■ BRIEF: Collect the lines of the entries where "Binomio" shows up.

■ SUPPLIED RECORDS:
####

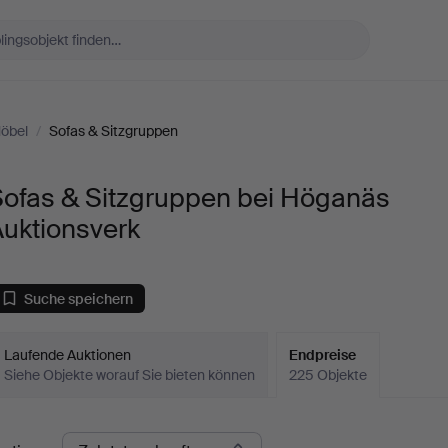
öbel
/
Sofas & Sitzgruppen
Sofas & Sitzgruppen bei Höganäs
Auktionsverk
Suche speichern
Laufende Auktionen
Endpreise
Siehe Objekte worauf Sie bieten können
225 Objekte
ndpreise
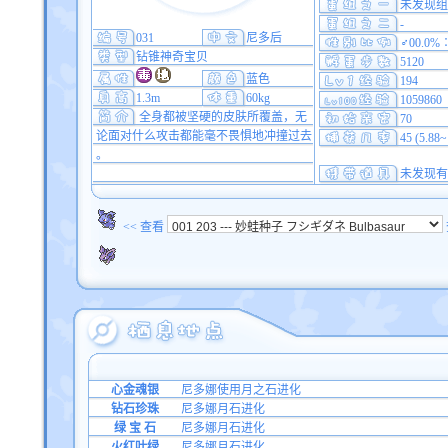
未发现组
-
031
尼多后
♂00.0%
钻锥神奇宝贝
5120
蓝色
194
1.3m
60kg
1059860
全身都被坚硬的皮肤所覆盖，无
70
论面对什么攻击都能毫不畏惧地冲撞过去
45 (5.88
。
未发现有
<< 查看
心金魂银
尼多娜使用月之石进化
钻石珍珠
尼多娜月石进化
绿 宝 石
尼多娜月石进化
火红叶绿
尼多娜月石进化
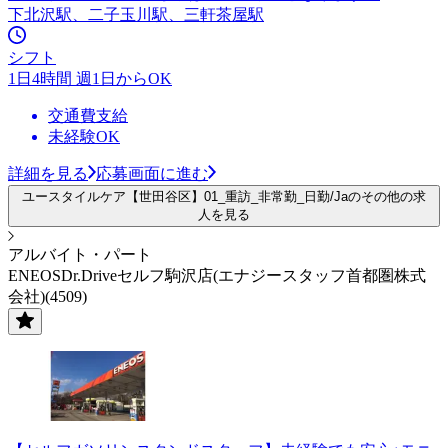
下北沢駅、二子玉川駅、三軒茶屋駅
シフト
1日4時間 週1日からOK
交通費支給
未経験OK
詳細を見る
応募画面に進む
ユースタイルケア【世田谷区】01_重訪_非常勤_日勤/Jaのその他の求
人を見る
アルバイト・パート
ENEOSDr.Driveセルフ駒沢店(エナジースタッフ首都圏株式
会社)(4509)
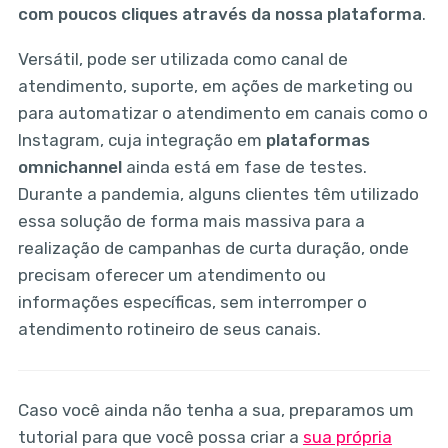
com poucos cliques através da nossa plataforma
.
Versátil, pode ser utilizada como canal de
atendimento, suporte, em ações de marketing ou
para automatizar o atendimento em canais como o
Instagram, cuja integração em
plataformas
omnichannel
ainda está em fase de testes.
Durante a pandemia, alguns clientes têm utilizado
essa solução de forma mais massiva para a
realização de campanhas de curta duração, onde
precisam oferecer um atendimento ou
informações específicas, sem interromper o
atendimento rotineiro de seus canais.
Caso você ainda não tenha a sua, preparamos um
tutorial para que você possa criar a
sua própria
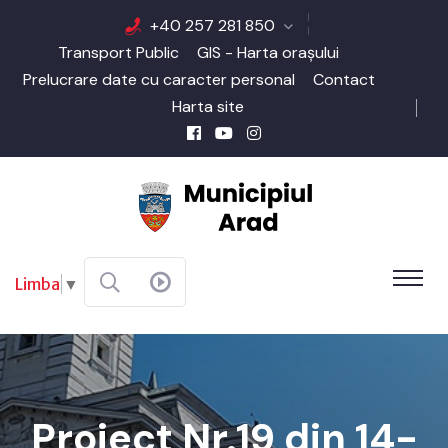
+40 257 281 850
Transport Public
GIS - Harta orașului
Prelucrare date cu caracter personal
Contact
Harta site
Limba
▼
Proiect Nr.19 din 14-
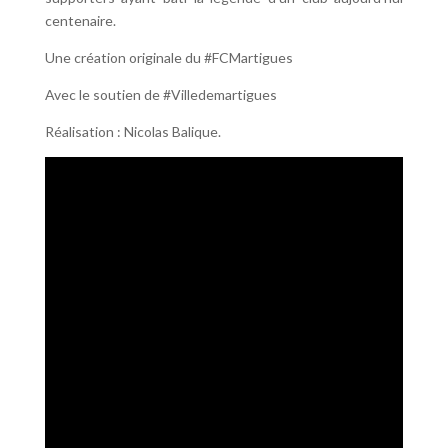
centenaire.
Une création originale du #FCMartigues
Avec le soutien de #Villedemartigues
Réalisation : Nicolas Balique.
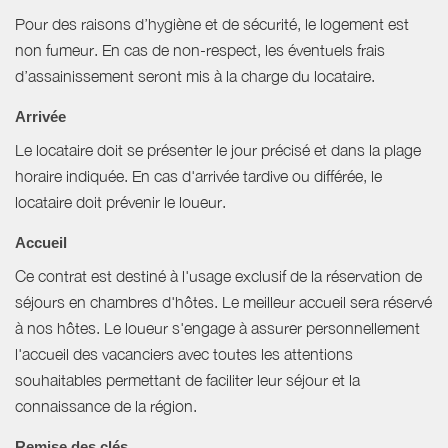
Pour des raisons d’hygiène et de sécurité, le logement est
non fumeur. En cas de non-respect, les éventuels frais
d’assainissement seront mis à la charge du locataire.
Arrivée
Le locataire doit se présenter le jour précisé et dans la plage
horaire indiquée. En cas d'arrivée tardive ou différée, le
locataire doit prévenir le loueur.
Accueil
Ce contrat est destiné à l'usage exclusif de la réservation de
séjours en chambres d'hôtes. Le meilleur accueil sera réservé
à nos hôtes. Le loueur s'engage à assurer personnellement
l'accueil des vacanciers avec toutes les attentions
souhaitables permettant de faciliter leur séjour et la
connaissance de la région.
Remise des clés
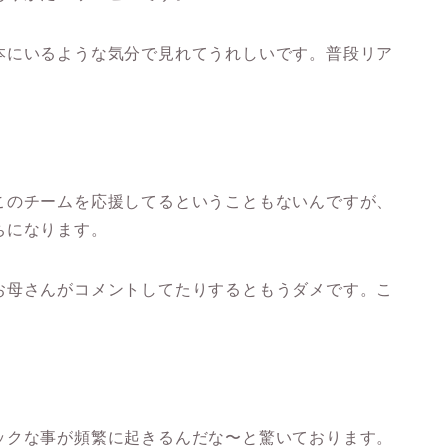
本にいるような気分で見れてうれしいです。普段リア
このチームを応援してるということもないんですが、
ちになります。
お母さんがコメントしてたりするともうダメです。こ
ックな事が頻繁に起きるんだな〜と驚いております。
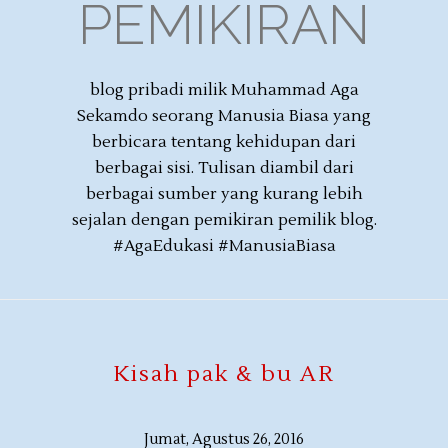
PEMIKIRAN
blog pribadi milik Muhammad Aga
Sekamdo seorang Manusia Biasa yang
berbicara tentang kehidupan dari
berbagai sisi. Tulisan diambil dari
berbagai sumber yang kurang lebih
sejalan dengan pemikiran pemilik blog.
#AgaEdukasi #ManusiaBiasa
Kisah pak & bu AR
Jumat, Agustus 26, 2016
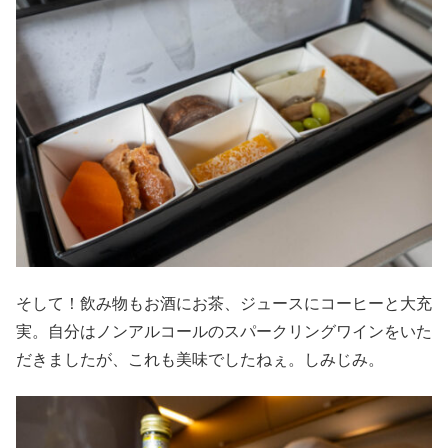
そして！飲み物もお酒にお茶、ジュースにコーヒーと大充
実。自分はノンアルコールのスパークリングワインをいた
だきましたが、これも美味でしたねぇ。しみじみ。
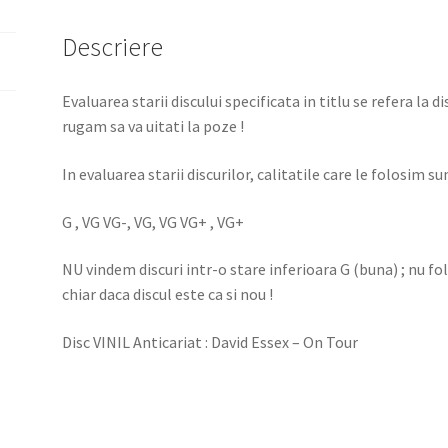
Descriere
Evaluarea starii discului specificata in titlu se refera la d
rugam sa va uitati la poze !
In evaluarea starii discurilor, calitatile care le folosim sun
G , VG VG-, VG, VG VG+ , VG+
NU vindem discuri intr-o stare inferioara G (buna) ; nu f
chiar daca discul este ca si nou !
Disc VINIL Anticariat : David Essex – On Tour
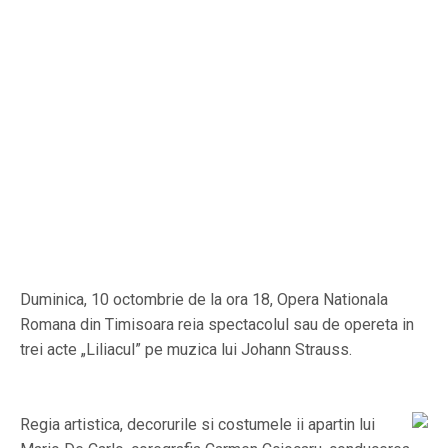
Duminica, 10 octombrie de la ora 18, Opera Nationala
Romana din Timisoara reia spectacolul sau de opereta in
trei acte „Liliacul” pe muzica lui Johann Strauss.
Regia artistica, decorurile si costumele ii apartin lui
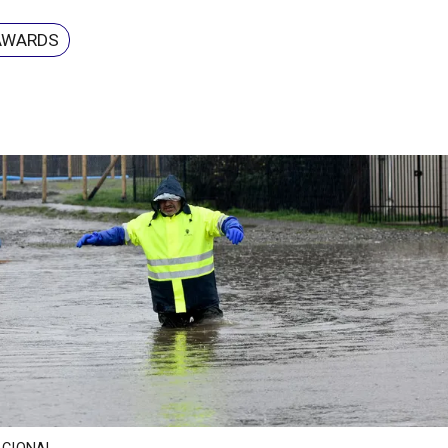
 AWARDS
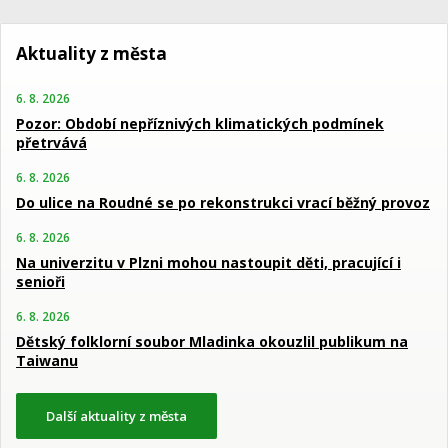
Aktuality z města
6. 8. 2026
Pozor: Období nepříznivých klimatických podmínek
přetrvává
6. 8. 2026
Do ulice na Roudné se po rekonstrukci vrací běžný provoz
6. 8. 2026
Na univerzitu v Plzni mohou nastoupit děti, pracující i
senioři
6. 8. 2026
Dětský folklorní soubor Mladinka okouzlil publikum na
Taiwanu
Další aktuality z města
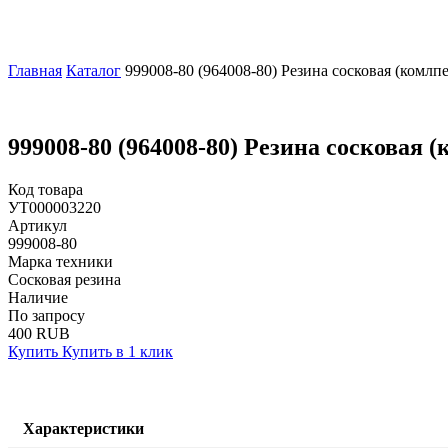
Главная
Каталог
999008-80 (964008-80) Резина сосковая (комлпе
999008-80 (964008-80) Резина сосковая (
Код товара
УТ000003220
Артикул
999008-80
Марка техники
Сосковая резина
Наличие
По запросу
400 RUB
Купить
Купить в 1 клик
Характеристики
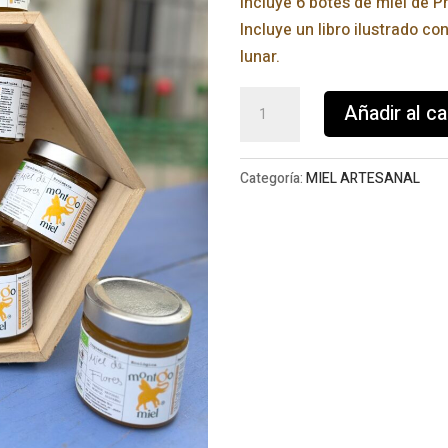
Incluye 6 botes de miel de P
Incluye un libro ilustrado co
lunar.
1
Añadir al ca
año
de
miel
Categoría:
MIEL ARTESANAL
ecológica
cantidad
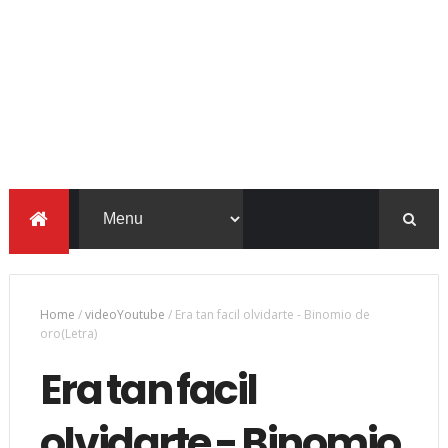
Home
/
videoYoutube
/
Era tan facil olvidarte - Binomio de
oro(Letra)
Era tan facil
olvidarte - Binomio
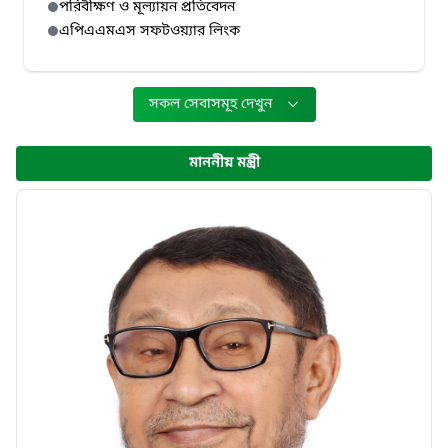
পরিবীক্ষণ ও মূল্যায়ন প্রতিবেদন
এপিএএমএস সফটওয়্যার লিংক
সকল সেবাসমূহ দেখুন
মাননীয় মন্ত্রী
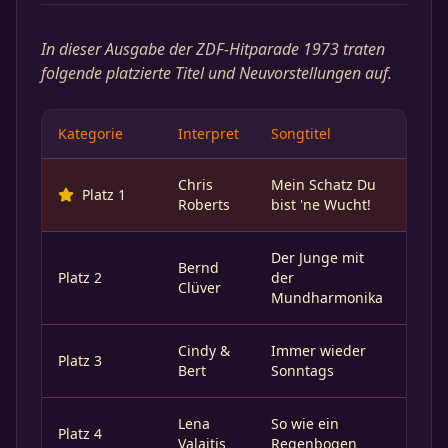
In dieser Ausgabe der ZDF-Hitparade 1973 traten
folgende platzierte Titel und Neuvorstellungen auf.
Kategorie
Interpret
Songtitel
Chris
Mein Schatz Du
Platz 1
Roberts
bist 'ne Wucht!
Der Junge mit
Bernd
Platz 2
der
Clüver
Mundharmonika
Cindy &
Immer wieder
Platz 3
Bert
Sonntags
Lena
So wie ein
Platz 4
Valaitis
Regenbogen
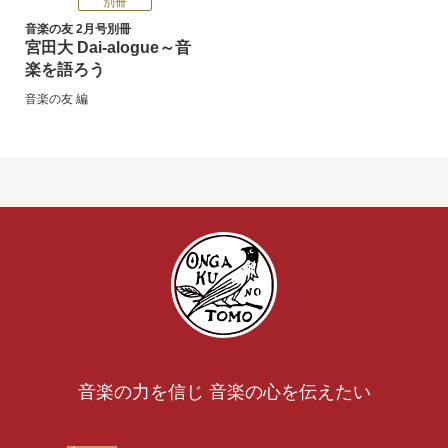
別冊
音楽の友 2月号別冊
宮田大 Dai-alogue～音
楽を語ろう
音楽の友
編
音楽の力を信じ 音楽の心を伝えたい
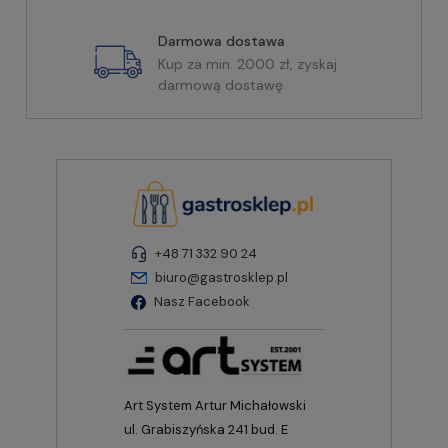
Darmowa dostawa
Kup za min. 2000 zł, zyskaj
darmową dostawę
+48 71 332 90 24
biuro@gastrosklep.pl
Nasz Facebook
Art System Artur Michałowski
ul. Grabiszyńska 241 bud. E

####

■ ANSWER SPACE:
Era tan facil olvidarte - Binomio de
olvidarte - Binomio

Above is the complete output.